RBI hikes repo, reverse repo rates by 25 bps

20 Mar 2010

The Reserve Bank of India yesterday hiked its short-term lending and borrowing rates - the repo and reverse repo rates - by 25 basis points each to 5.0 per cent and 3.5 per cent, respectively, with immediate effect.

In an announcement made on its website late in the evening, the RBI said it was increasing the repo rate, at which it lends to banks under the liquidity adjustment facility (LAF), as a part of the calibrated exit strategy initiated in the Second Quarter Review in October 2009 and carried forward in the Third Quarter Review in January 2010.

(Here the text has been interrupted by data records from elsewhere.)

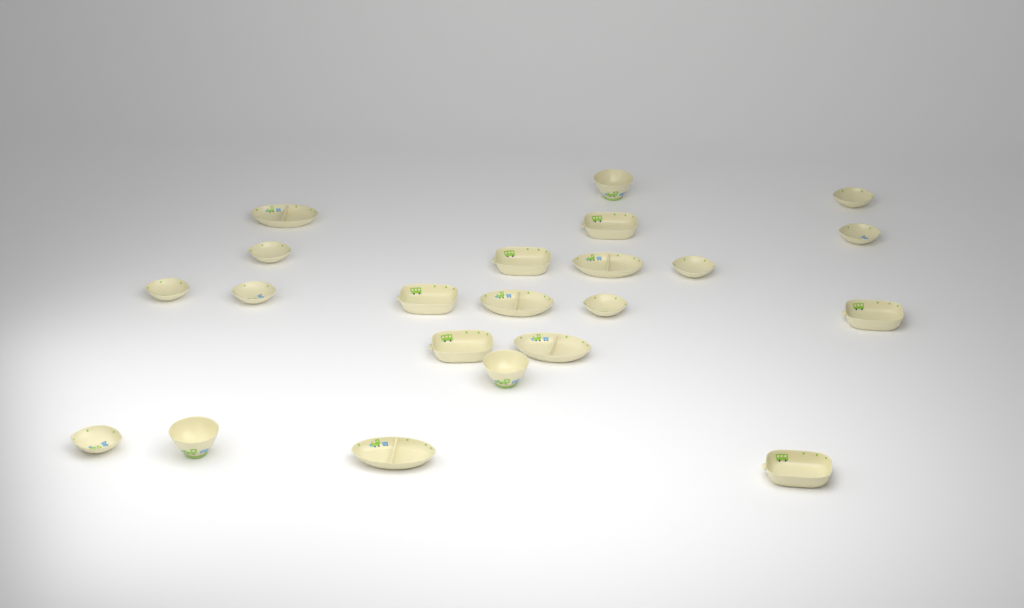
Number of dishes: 22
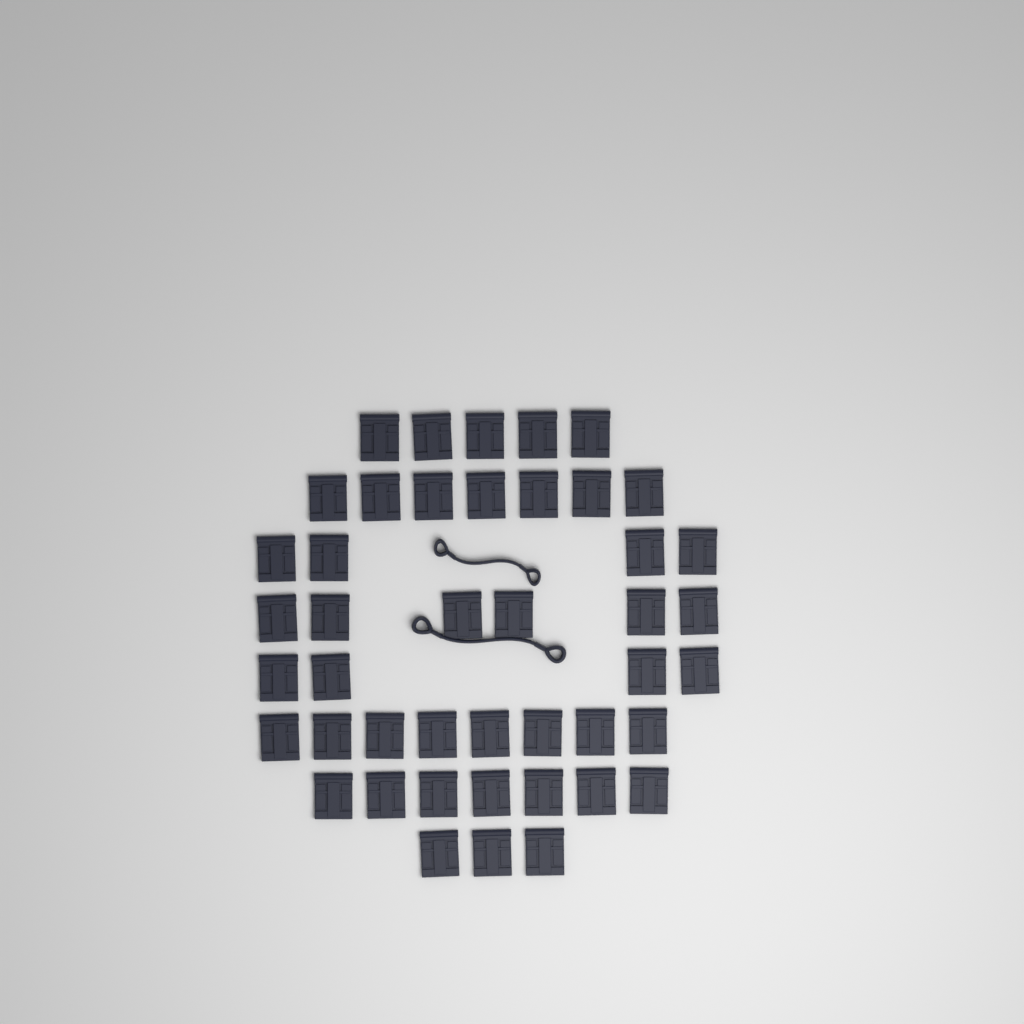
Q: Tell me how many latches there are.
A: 44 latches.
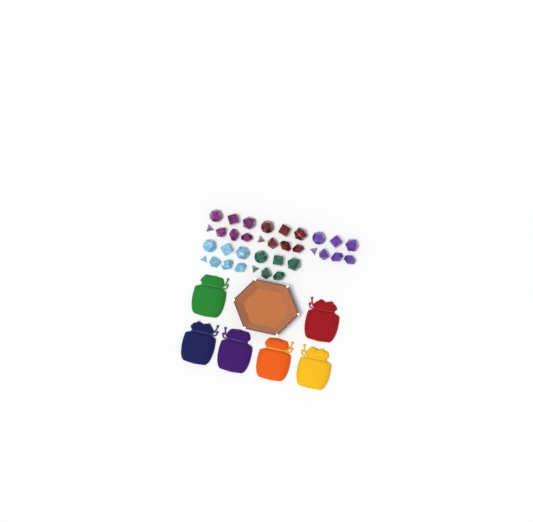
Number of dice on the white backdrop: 34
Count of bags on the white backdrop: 6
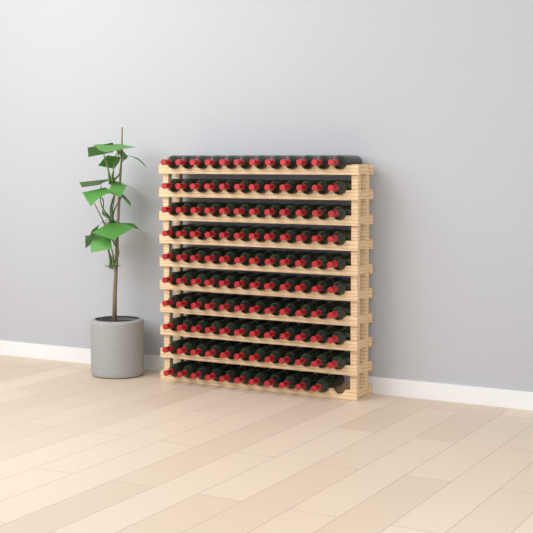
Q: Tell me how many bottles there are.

Banks pay the repo rate to borrow from RBI and receive the reverse repo rate for parking surplus funds with the central bank.

''There have been significant macroeconomic developments since the Third Quarter Review of Monetary Policy in January 2010,'' the bank noted.

''On the growth front, the advance estimates by the Central Statistical Organisation (CSO) for 2009-10 and for the third quarter of 2009-10 suggest that the recovery is consolidating. Data on industrial production currently available up to January 2010 show that the uptrend is being maintained.

 The manufacturing sector, in particular, has recorded robust growth. The sharp acceleration in the growth of the capital goods sector points to the revival of investment activity,'' the central bank said.